All of that data is good, but even this is not great for a presentation to management on farm performance. So we turn it into a graph. Here is an example of this graph for Hits Per Second. It is showing the farm being run with 2 WFEs and 1 WFE. The 2WFEs is to simulate a 3 WFE farm (remember that pesky N-1 standard from Part III). This graph gives us a quick an easy way to show management what performance of the farm looks like as we ramp up users.
{width="6.666666666666667in" height="4.59375in"}
This graph is easy to see that with 1WFE (2WFE farm) we cap out in these tests at about 50,000 user (50 HPS). 2WFEs (a 3WFE farm) is fine at 100,000 users, and starts to tail off at 150,000 users.
Here is a similar graph that shows CPU utilization for 1WFE and 2WFEs
{width="6.666666666666667in" height="4.302083333333333in"}
Here we can easily see that the 1WFE farm is starting to show CPU strain at 50,000 users and that the 2WFE farm shows the same level at 100,000 users. This graph makes it easy to see that each WFE (in this usage scenario) will give us about 50 Hits Per Second or 50,000 users.
Other Considerations
Try to remember that the goal of our testing was to show how well the farm performs. This meant that we first established what good performance meant, then we established metrics and criteria, then we ensured that our testing was consistent, and lastly we put it into an easy to use graph.

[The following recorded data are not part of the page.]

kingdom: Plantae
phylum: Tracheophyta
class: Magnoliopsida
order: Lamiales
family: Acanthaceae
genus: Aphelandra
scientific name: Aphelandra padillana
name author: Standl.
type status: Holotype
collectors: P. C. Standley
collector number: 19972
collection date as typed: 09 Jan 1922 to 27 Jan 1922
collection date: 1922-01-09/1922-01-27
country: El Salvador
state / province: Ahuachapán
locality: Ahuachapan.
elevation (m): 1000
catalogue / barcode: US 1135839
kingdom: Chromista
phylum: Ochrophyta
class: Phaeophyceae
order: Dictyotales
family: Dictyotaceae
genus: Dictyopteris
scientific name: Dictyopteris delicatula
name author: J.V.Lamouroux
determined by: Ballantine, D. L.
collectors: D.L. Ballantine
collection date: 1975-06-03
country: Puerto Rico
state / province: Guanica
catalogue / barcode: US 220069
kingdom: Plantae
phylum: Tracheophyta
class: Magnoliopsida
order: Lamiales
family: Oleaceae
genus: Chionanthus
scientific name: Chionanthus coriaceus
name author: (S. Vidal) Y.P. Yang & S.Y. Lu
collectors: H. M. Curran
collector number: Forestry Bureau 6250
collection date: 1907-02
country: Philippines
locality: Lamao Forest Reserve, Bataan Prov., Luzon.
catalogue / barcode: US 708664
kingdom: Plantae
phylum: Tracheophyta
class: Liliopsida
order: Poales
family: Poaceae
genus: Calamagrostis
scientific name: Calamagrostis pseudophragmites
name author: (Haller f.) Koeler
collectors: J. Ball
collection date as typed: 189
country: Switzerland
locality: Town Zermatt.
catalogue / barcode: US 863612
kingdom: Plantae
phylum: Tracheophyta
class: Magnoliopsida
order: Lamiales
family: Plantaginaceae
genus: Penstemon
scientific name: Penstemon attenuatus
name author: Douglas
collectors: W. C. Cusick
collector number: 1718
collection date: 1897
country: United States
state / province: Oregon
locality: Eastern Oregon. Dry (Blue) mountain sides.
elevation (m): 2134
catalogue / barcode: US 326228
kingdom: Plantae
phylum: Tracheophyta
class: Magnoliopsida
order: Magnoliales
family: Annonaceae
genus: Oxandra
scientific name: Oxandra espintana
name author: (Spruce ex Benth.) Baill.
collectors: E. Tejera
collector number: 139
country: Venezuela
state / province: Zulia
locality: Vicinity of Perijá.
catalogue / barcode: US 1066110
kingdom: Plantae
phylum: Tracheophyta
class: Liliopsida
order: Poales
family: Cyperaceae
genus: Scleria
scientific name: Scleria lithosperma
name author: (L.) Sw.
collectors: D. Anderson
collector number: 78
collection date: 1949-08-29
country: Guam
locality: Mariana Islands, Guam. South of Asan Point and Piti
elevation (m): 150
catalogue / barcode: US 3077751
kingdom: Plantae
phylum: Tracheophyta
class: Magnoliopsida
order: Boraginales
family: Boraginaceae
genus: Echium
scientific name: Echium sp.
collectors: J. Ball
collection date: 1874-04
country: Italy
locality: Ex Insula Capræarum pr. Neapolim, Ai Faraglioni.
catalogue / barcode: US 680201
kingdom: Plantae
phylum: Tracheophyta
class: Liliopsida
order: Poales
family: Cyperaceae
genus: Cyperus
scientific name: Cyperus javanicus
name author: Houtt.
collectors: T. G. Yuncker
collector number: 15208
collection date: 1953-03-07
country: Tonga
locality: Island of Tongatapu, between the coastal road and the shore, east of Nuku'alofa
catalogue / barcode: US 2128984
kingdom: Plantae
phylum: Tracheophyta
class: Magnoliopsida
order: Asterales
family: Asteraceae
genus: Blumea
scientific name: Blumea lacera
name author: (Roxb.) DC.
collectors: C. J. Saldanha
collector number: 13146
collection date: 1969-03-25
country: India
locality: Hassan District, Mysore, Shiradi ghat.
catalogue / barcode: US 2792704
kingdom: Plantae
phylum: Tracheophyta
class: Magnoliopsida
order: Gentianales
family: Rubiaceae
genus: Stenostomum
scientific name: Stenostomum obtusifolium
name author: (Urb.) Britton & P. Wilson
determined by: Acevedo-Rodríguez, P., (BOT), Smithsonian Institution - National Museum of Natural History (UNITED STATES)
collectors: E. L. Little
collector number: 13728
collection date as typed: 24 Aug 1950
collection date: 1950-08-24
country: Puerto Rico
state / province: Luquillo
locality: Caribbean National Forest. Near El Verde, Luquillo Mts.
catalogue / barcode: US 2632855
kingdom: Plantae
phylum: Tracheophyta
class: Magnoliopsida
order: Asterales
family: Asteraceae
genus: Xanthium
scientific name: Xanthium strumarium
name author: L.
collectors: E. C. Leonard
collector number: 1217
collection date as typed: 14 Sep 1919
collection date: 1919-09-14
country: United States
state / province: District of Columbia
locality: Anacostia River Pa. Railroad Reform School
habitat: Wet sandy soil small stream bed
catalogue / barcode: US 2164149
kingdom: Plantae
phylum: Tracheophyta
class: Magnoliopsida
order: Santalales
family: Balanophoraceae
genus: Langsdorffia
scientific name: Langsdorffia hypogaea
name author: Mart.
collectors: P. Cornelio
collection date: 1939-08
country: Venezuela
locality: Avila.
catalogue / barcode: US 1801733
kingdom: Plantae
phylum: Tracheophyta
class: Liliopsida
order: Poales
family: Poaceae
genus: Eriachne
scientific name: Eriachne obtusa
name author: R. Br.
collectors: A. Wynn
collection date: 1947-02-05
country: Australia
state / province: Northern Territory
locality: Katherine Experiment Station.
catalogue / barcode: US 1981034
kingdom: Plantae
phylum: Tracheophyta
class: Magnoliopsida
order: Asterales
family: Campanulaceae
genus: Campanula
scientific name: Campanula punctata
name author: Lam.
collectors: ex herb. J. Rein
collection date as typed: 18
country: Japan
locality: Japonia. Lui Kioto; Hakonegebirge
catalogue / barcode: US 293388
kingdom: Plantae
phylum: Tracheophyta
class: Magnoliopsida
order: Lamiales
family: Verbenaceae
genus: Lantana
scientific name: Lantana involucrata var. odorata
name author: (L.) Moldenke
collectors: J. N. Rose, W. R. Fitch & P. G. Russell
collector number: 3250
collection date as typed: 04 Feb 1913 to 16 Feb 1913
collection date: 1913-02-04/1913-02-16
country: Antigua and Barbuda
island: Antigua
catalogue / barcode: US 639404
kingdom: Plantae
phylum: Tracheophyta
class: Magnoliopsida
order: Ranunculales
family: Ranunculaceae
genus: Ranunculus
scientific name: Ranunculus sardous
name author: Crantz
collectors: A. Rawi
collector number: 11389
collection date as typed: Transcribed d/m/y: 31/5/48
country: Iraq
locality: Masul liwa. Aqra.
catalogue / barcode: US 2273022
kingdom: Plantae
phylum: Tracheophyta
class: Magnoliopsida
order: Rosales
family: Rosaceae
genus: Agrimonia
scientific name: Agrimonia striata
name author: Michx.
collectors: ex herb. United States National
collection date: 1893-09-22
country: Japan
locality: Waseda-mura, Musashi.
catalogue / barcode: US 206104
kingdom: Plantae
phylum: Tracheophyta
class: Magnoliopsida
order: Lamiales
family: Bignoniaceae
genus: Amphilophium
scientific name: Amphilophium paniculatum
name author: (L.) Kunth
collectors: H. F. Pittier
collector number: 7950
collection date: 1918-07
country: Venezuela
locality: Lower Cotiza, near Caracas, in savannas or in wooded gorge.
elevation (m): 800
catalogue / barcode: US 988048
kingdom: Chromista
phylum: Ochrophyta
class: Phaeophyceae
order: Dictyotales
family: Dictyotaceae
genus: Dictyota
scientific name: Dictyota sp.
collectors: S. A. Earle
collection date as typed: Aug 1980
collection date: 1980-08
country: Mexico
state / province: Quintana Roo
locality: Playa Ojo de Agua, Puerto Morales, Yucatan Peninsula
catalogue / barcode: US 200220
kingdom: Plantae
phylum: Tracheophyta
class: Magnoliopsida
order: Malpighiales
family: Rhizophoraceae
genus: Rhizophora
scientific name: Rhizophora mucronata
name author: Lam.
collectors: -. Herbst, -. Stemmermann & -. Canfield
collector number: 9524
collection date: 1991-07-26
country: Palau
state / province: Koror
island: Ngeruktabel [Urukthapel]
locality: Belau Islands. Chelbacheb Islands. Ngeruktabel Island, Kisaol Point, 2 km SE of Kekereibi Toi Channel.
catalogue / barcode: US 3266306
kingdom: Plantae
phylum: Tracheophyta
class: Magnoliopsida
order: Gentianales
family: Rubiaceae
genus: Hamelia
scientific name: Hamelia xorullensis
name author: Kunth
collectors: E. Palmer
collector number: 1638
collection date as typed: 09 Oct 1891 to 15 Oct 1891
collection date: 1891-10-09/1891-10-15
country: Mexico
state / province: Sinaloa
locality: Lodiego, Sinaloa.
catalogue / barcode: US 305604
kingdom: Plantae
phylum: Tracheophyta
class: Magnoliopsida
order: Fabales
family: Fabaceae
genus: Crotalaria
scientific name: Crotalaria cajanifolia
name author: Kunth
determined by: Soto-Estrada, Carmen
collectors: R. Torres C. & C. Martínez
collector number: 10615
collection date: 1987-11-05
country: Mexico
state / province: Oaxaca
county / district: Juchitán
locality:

Its also important to remember that these numbers were for one specific farm and one specific testing scenario. If this farm changes in topology, and more importantly in usage or implementation, then the performance tests will likely need to be run again.
Its interesting that in other tests that I saw from Microsoft, load is 50 RPS/WFE in a collaborative environment and 100 RPS/WFE in a publishing environment. I would highly recommend extensive testing in this manner in your environment.